Time and distance coding by the hippocampus and medical entorhinal cortex

Date
2013
DOI
Authors
Kraus, Benjamin James
Version
Embargo Date
Indefinite
OA Version
Citation
Abstract
Episodic memory, the ability to store and later recall individual experiences, plays a fundamental role in our day-to-day lives1 and reflects a temporal organization of events that form an experience. Numerous studies have shown that the hippocampus plays a crucial role in episodic memory. Recent studies have reported the existence of hippocampal "time cells", neurons that fire at particular moments during temporally extended periods when behavior and location are relatively constant. However, the origin of these hippocampal firing patterns, and the extent to which they are primarily determined by time, or instead by variations in behavior, location, or distance traveled over time, remains uncertain. Here we introduce a novel behavioral paradigm that allowed us to investigate firing patterns in the hippocampus and medial entorhinal cortex (MEC) as rats ran in place on a treadmill, thus "clamping" behavior and location while varying treadmill speed to distinguish time and distance traveled.
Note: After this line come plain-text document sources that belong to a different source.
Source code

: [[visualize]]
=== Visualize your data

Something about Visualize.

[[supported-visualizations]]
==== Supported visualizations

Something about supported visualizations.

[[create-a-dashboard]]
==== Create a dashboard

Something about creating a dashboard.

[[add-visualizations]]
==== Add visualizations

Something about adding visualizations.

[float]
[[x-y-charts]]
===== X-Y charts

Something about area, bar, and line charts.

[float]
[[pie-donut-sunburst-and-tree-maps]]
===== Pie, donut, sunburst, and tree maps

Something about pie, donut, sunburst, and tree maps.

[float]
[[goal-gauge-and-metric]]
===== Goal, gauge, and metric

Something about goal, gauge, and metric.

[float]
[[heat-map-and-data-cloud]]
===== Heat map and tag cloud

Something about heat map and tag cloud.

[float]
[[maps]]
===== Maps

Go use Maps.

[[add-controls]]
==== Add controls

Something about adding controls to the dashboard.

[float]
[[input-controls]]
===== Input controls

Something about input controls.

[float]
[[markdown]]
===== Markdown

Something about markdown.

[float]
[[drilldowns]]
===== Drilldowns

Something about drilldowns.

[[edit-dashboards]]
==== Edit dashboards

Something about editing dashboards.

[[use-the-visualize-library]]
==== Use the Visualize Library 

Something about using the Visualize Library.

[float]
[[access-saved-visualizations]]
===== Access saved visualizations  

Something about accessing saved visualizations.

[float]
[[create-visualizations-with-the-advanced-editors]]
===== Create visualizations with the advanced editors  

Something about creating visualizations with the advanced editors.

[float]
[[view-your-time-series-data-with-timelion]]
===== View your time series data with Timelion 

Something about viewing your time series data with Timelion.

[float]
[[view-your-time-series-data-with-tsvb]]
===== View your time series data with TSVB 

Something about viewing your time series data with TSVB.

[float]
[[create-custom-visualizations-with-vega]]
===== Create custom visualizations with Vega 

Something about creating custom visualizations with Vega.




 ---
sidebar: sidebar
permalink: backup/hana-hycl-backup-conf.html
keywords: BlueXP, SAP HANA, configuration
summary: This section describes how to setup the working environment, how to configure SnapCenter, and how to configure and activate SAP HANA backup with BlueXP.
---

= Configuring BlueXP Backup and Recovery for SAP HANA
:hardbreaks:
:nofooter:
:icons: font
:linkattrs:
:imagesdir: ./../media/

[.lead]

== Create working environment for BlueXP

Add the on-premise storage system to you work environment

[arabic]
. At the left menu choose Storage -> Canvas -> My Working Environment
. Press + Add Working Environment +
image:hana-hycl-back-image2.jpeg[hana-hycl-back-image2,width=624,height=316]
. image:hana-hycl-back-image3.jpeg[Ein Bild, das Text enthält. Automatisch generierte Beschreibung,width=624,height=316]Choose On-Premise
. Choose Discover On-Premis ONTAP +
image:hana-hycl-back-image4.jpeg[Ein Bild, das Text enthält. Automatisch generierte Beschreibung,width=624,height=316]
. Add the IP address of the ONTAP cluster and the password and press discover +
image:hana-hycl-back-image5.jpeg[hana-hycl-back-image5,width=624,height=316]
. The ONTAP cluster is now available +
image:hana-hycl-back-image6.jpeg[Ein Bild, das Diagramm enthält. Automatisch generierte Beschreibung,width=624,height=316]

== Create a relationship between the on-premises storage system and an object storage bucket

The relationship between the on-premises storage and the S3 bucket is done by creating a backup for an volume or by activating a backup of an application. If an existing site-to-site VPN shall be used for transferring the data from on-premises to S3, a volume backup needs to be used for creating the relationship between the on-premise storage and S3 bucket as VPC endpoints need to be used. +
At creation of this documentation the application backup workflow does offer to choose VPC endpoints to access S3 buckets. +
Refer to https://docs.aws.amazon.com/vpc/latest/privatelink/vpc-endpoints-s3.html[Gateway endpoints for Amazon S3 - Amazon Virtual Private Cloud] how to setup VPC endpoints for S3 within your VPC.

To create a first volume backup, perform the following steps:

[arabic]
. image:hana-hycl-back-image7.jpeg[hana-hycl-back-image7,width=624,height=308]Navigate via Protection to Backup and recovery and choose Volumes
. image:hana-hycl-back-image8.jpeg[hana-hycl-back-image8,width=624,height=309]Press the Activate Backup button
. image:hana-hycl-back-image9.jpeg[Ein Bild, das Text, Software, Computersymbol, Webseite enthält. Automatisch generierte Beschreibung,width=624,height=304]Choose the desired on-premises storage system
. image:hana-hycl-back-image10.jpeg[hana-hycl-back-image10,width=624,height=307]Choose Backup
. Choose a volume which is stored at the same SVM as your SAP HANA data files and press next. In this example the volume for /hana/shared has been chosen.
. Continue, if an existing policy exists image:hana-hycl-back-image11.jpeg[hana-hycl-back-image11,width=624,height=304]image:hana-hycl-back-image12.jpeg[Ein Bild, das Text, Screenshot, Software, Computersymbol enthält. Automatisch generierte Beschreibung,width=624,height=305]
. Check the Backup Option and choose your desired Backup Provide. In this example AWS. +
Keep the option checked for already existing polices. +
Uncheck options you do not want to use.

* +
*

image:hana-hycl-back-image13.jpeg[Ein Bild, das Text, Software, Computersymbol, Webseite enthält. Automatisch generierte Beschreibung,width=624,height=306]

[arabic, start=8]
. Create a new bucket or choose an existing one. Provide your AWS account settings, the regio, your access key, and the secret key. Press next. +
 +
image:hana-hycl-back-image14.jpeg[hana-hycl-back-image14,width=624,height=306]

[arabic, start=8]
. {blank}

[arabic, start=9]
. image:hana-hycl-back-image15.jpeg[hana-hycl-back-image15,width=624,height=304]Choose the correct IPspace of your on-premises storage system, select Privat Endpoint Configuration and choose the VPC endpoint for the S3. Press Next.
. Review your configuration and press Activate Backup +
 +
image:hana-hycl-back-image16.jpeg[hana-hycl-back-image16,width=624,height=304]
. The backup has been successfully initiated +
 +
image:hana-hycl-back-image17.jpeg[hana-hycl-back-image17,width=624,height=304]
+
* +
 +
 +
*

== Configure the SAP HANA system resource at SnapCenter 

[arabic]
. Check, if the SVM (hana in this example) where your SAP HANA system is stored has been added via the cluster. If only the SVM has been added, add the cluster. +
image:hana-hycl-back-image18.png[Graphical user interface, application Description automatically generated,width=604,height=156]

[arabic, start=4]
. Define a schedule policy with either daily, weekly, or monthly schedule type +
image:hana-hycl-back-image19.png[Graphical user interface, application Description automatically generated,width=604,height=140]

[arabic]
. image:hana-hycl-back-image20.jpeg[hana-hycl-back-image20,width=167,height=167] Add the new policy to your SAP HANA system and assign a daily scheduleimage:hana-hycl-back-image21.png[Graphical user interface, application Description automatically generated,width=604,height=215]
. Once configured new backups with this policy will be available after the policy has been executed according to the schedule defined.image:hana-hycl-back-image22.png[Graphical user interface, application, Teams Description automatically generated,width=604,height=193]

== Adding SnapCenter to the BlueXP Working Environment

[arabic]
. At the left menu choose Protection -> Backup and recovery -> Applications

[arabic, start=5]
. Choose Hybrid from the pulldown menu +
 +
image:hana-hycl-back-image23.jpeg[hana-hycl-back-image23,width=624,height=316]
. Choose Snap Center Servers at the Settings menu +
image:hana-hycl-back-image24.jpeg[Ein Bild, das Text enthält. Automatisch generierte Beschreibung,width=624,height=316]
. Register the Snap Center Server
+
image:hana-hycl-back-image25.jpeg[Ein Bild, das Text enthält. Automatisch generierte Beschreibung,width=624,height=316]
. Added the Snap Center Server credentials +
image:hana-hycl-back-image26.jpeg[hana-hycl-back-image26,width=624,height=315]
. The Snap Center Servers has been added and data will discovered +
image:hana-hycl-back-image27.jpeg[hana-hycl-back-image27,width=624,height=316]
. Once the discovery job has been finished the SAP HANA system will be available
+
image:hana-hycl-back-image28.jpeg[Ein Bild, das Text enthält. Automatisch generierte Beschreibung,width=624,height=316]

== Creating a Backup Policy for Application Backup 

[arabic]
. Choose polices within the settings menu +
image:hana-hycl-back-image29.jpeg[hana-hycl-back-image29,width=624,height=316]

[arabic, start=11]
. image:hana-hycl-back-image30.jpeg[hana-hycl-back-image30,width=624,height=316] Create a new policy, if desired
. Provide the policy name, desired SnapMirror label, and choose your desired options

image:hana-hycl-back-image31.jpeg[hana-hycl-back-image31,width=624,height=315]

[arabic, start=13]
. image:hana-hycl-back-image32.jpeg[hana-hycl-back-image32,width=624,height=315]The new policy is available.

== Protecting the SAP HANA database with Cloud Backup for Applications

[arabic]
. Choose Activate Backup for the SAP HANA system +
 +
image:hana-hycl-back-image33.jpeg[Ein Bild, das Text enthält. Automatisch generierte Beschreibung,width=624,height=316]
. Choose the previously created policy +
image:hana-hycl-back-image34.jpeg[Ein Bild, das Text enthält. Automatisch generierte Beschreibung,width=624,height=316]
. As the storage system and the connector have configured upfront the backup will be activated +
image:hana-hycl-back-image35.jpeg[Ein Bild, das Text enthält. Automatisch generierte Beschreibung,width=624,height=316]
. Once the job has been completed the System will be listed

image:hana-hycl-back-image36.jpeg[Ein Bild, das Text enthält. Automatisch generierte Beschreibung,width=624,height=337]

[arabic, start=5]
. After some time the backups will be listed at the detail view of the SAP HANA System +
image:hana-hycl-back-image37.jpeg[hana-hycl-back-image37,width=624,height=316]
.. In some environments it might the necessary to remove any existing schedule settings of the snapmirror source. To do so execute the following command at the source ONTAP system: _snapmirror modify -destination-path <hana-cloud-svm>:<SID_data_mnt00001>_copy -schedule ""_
We recorded activity in dorsal hippocampal CA1 and showed that "time cells" exist in this task and that their firing could not be explained by movement through space alone. Instead, we found that hippocampal neurons were heavily influenced by both time and distance, with different neurons reflecting these parameters to varying extents. These findings demonstrated that hippocampal neuronal networks capture the organization of time and distance in situations where these dimensions dominate an ongoing experience. We next recorded neural activity in the MEC a dominant source of input into the hippocampus, to determine whether the MEC is also involved in temporal processing. We found many MEC neurons exhibiting temporally-modulated firing that could not be explained by either movement through space or changes in head direction. This included neurons with single and multiple temporal firing fields, as well as neurons exhibiting temporally-periodic firing during treadmill running. In addition, we found that neurons classified as grid cells during open-field foraging often fired with one or more temporal firing fields during treadmill running. Together, these findings suggest that both hippocampal and MEC neurons code for temporal, as well as spatial and other environmental regularities.